··· Source excerpt
Quantico station is a train station in Quantico, Virginia, served by two Amtrak trains and the Virginia Railway Express's Fredericksburg Line. The existing station house was originally built by the Richmond, Fredericksburg and Potomac Railroad in 1953. It is located at 550 Railroad Avenue at Potomac Avenue and is surrounded by the Quantico Marine Base.

History
In 1872, Quantico was the original northern terminus for the Richmond, Fredericksburg and Potomac Railroad. The station also included a freight station on the opposite side of the tracks. Acquisition of the Washington Southern Railway helped expand the line into Washington, D.C. In 1919, a two-story railroad station was built to replace the original station, but as the USMC base began to encroach on the area, RF&P was ordered to rebuild the station in 1953 in order to conform to similar design standards of the base. RF&P ceased passenger operations in 1971 and the station has been used by Amtrak ever since then. The Virginia Railway Express established the Fredericksburg Line in 1992, and Quantico became one of the stations used along the line.
······
What you will do:
(A) Please print the stretch of the Quantico station text from "Quantico station is" through "Quantico Marine Base.".
(B) List every distinct year mentioned in the Quantico station text, in the order each first appears.
Work from the Quantico station text alone.
··· Dataset content
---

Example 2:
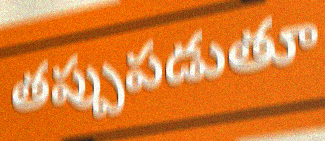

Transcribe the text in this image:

తప్పుపడుతూ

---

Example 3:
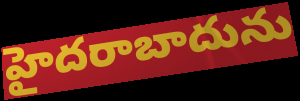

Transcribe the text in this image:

హైదరాబాదును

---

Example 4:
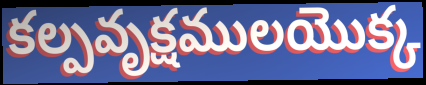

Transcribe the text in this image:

కల్పవృక్షములయొక్క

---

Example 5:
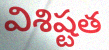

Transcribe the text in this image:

విశిష్టత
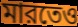
মারতেও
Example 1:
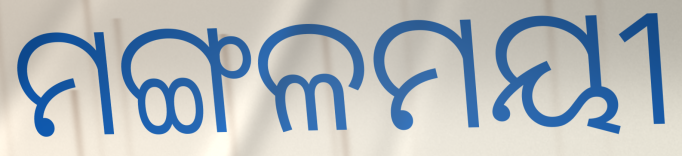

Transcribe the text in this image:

ମଙ୍ଗଳମୟୀ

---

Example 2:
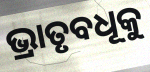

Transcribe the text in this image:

ଭ୍ରାତୃବଧୂକୁ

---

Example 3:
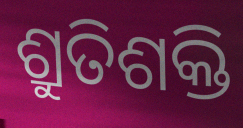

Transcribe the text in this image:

ଶ୍ରୁତିଶକ୍ତି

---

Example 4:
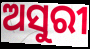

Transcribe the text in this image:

ଅସୁରୀ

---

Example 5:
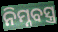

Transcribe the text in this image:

ନିମ୍ନବସ୍ତ୍ର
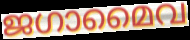
ജഗാമൈവ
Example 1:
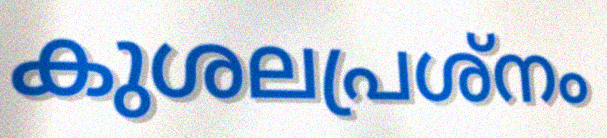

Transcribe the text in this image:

കുശലപ്രശ്നം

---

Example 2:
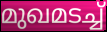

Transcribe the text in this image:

മുഖമടച്ച്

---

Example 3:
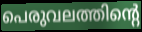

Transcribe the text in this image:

പെരുവലത്തിന്റെ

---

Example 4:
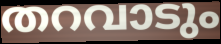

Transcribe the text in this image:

തറവാടും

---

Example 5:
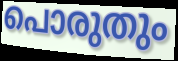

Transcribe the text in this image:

പൊരുതും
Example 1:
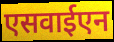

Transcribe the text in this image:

एसवाईएन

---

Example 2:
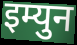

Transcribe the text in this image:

इम्युन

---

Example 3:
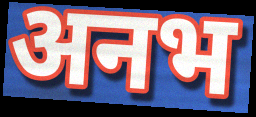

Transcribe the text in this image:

अनभ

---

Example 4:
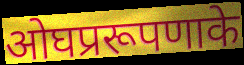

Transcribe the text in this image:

ओघप्ररूपणाके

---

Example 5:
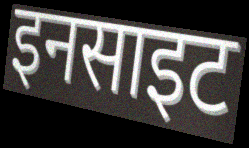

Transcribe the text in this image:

इनसाइट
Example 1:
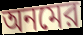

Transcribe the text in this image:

অনমের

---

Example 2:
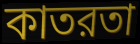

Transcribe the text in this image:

কাতরতা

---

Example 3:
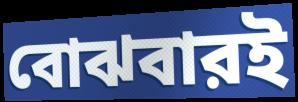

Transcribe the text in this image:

বোঝবারই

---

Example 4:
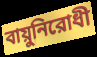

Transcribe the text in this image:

বায়ুনিরোধী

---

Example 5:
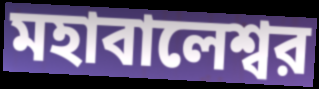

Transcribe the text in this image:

মহাবালেশ্বর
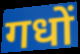
गधों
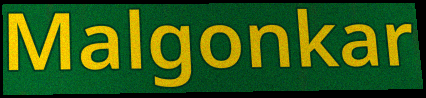
Malgonkar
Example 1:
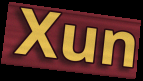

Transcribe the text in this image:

Xun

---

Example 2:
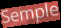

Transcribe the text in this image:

Semple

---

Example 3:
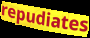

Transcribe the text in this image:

repudiates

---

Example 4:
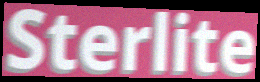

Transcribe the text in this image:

Sterlite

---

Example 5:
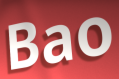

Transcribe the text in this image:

Bao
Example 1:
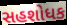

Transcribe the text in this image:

સહશોધક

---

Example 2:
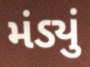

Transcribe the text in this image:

મંડ્યું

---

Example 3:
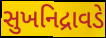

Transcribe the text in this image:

સુખનિદ્રાવડે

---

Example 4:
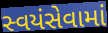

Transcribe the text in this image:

સ્વયંસેવામાં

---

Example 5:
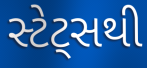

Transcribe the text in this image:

સ્ટેટ્સથી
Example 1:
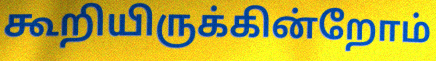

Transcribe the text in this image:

கூறியிருக்கின்றோம்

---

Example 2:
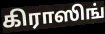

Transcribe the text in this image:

கிராஸிங்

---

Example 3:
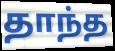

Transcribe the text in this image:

தாந்த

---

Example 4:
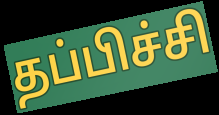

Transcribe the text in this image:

தப்பிச்சி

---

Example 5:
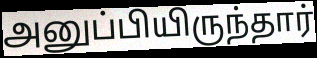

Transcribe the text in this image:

அனுப்பியிருந்தார்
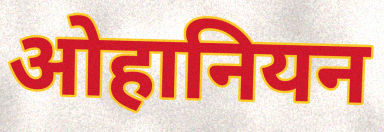
ओहानियन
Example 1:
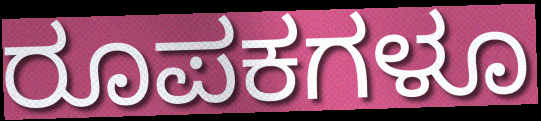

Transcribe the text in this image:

ರೂಪಕಗಳೂ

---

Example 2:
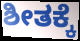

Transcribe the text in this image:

ಶೀತಕ್ಕೆ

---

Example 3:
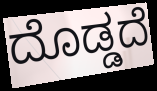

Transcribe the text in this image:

ದೊಡ್ಡದೆ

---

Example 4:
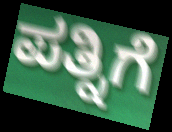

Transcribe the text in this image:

ಪತ್ನಿಗೆ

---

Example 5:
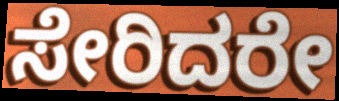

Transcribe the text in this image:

ಸೇರಿದರೇ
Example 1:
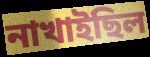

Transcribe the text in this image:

নাখাইছিল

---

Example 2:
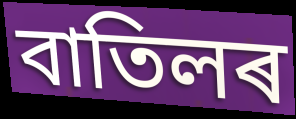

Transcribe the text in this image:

বাতিলৰ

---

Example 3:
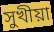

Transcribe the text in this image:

সুখীয়া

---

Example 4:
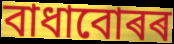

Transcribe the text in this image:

বাধাবোৰৰ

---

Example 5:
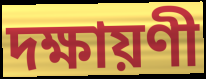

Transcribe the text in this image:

দক্ষায়ণী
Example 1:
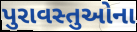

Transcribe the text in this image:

પુરાવસ્તુઓના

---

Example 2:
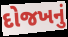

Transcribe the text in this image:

દોજખનું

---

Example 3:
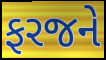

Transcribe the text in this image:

ફરજને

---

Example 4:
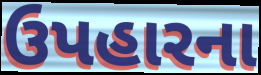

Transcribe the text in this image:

ઉપહારના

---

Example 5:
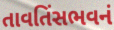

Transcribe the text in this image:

તાવતિંસભવનં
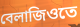
বেলাজিওতে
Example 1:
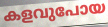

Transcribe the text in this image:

കളവുപോയ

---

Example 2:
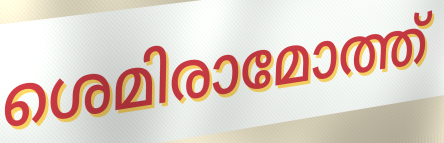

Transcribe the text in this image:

ശെമിരാമോത്ത്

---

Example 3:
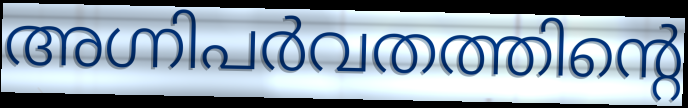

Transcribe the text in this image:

അഗ്നിപർവതത്തിന്റെ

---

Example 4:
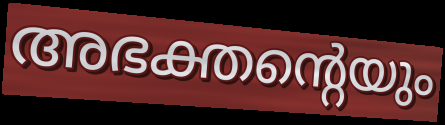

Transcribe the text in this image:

അഭക്തന്റെയും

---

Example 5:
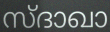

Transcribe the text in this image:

സ്ദാഖാ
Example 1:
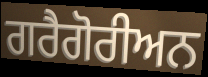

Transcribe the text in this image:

ਗਰੈਗੋਰੀਅਨ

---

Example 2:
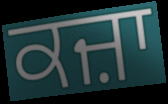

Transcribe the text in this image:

ਕਜ਼ਾ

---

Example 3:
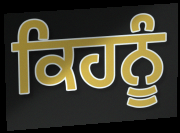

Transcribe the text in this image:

ਕਿਹਨੂੰ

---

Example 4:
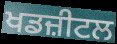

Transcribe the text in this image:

ਖਡਜ਼ੀਟਲ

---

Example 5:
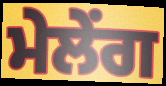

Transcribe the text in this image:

ਮੇਲੇਂਗ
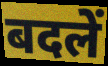
बदलें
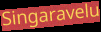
······
Results for each task:
(A)
Quantico station is a train station in Quantico, Virginia, served by two Amtrak trains and the Virginia Railway Express's Fredericksburg Line. The existing station house was originally built by the Richmond, Fredericksburg and Potomac Railroad in 1953. It is located at 550 Railroad Avenue at Potomac Avenue and is surrounded by the Quantico Marine Base.

(B) 1953, 1872, 1919, 1971, 1992